(SUPPLIED RECORDS)
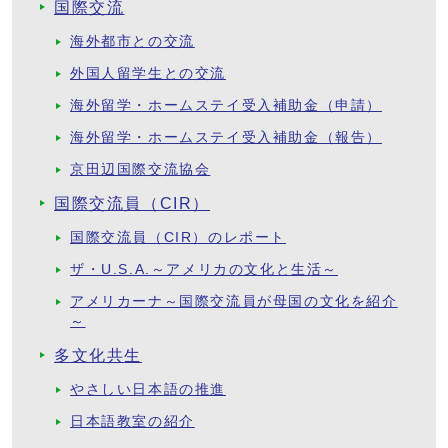
国際交流
海外都市との交流
外国人留学生との交流
海外留学・ホームステイ受入補助金（申請）
海外留学・ホームステイ受入補助金（報告）
京田辺国際交流協会
国際交流員（CIR）
国際交流員（CIR）のレポート
ザ・U.S.A.～アメリカの文化と生活～
アメリカーナ～国際交流員が母国の文化を紹介
～
多文化共生
やさしい日本語の推進
日本語教室の紹介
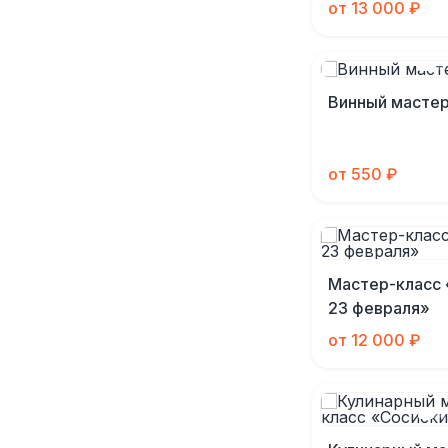
от 13 000 ₽
Винный мастер
от 550 ₽
Мастер-класс 
23 февраля»
от 12 000 ₽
(End SUPPLIED RECORDS)
INSTRUCTION:
Reproduce the lines from the line with "国際交流員（CIR）のレポート" through the last line of the entries exactly, including both ends and excluding pictures.

RESULT:
国際交流員（CIR）のレポート
ザ・U.S.A.～アメリカの文化と生活～
アメリカーナ～国際交流員が母国の文化を紹介
～
多文化共生
やさしい日本語の推進
日本語教室の紹介
от 13 000 ₽
Винный мастер
от 550 ₽
Мастер-класс 
23 февраля»
от 12 000 ₽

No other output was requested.